→ **Stated exercise**
Please turn the lines of the items below into a numbered list, skipping blank lines and leaving out the pictures.
- - - -
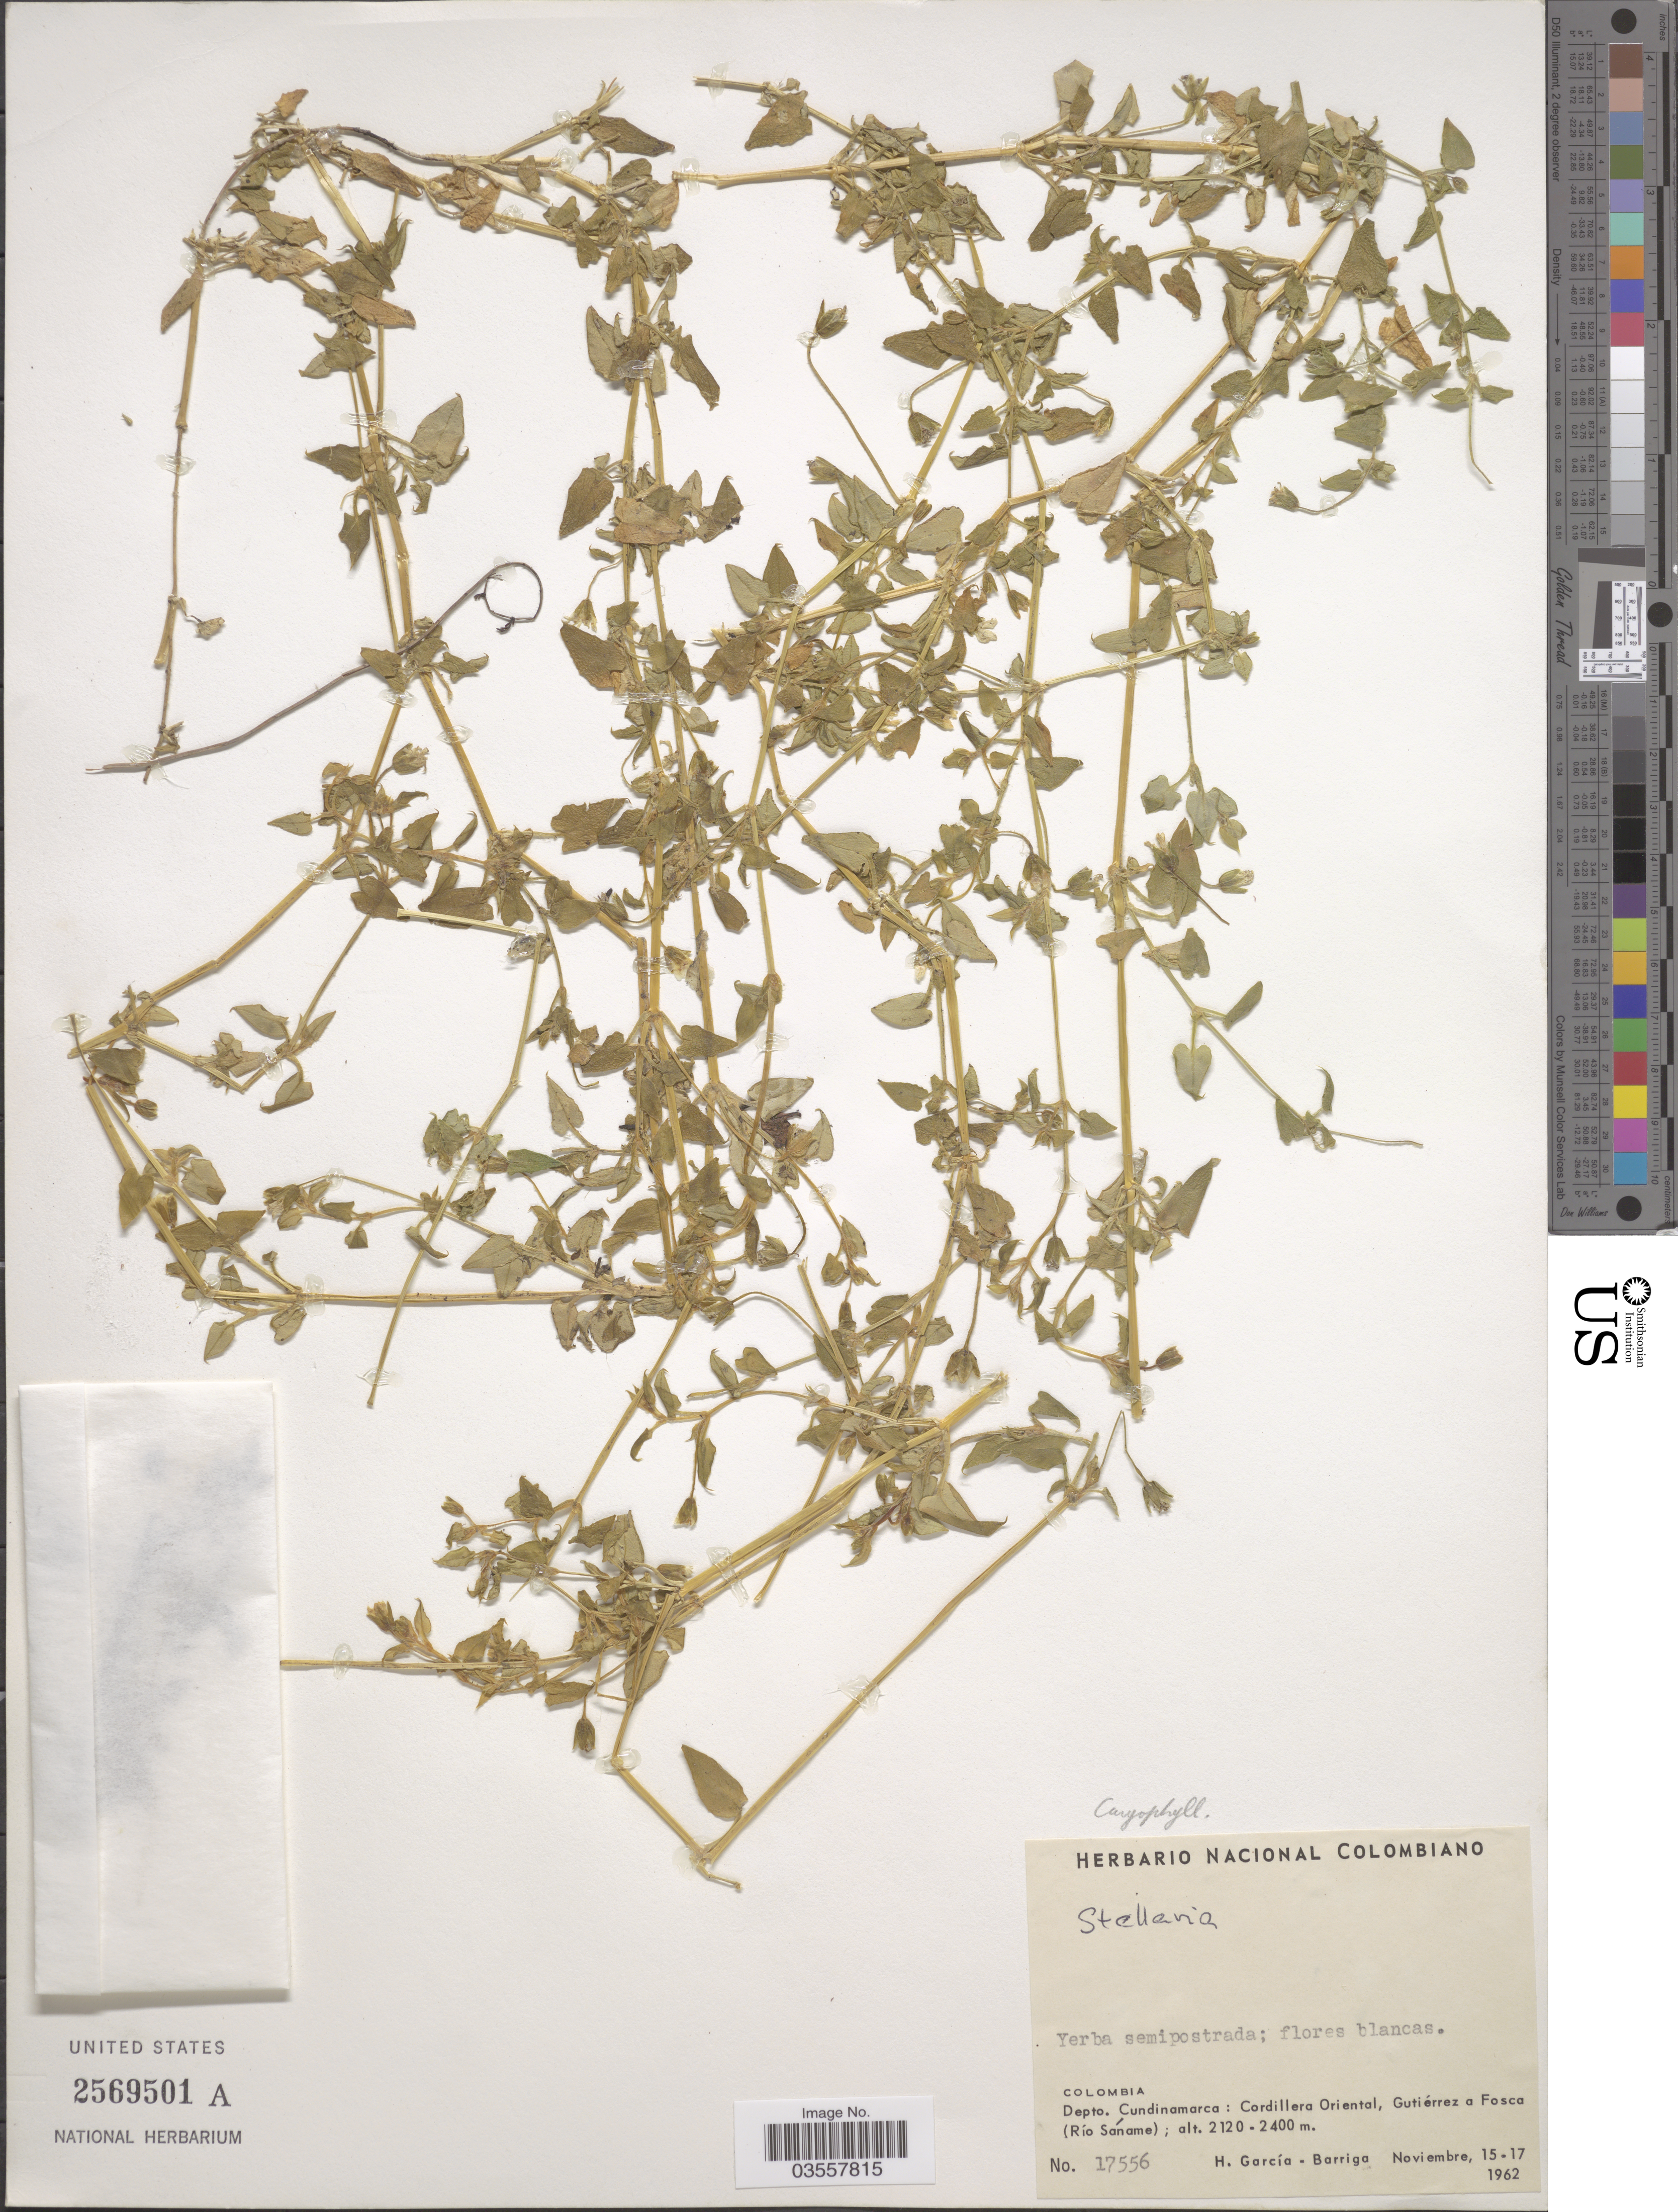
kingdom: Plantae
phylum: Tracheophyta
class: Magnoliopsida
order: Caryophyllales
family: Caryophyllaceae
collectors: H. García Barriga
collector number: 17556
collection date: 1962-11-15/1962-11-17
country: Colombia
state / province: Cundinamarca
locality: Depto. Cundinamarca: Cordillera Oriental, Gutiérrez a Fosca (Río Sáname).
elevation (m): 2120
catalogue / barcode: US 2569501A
- - - -
→ **Expected output**
1. kingdom: Plantae
2. phylum: Tracheophyta
3. class: Magnoliopsida
4. order: Caryophyllales
5. family: Caryophyllaceae
6. collectors: H. García Barriga
7. collector number: 17556
8. collection date: 1962-11-15/1962-11-17
9. country: Colombia
10. state / province: Cundinamarca
11. locality: Depto. Cundinamarca: Cordillera Oriental, Gutiérrez a Fosca (Río Sáname).
12. elevation (m): 2120
13. catalogue / barcode: US 2569501A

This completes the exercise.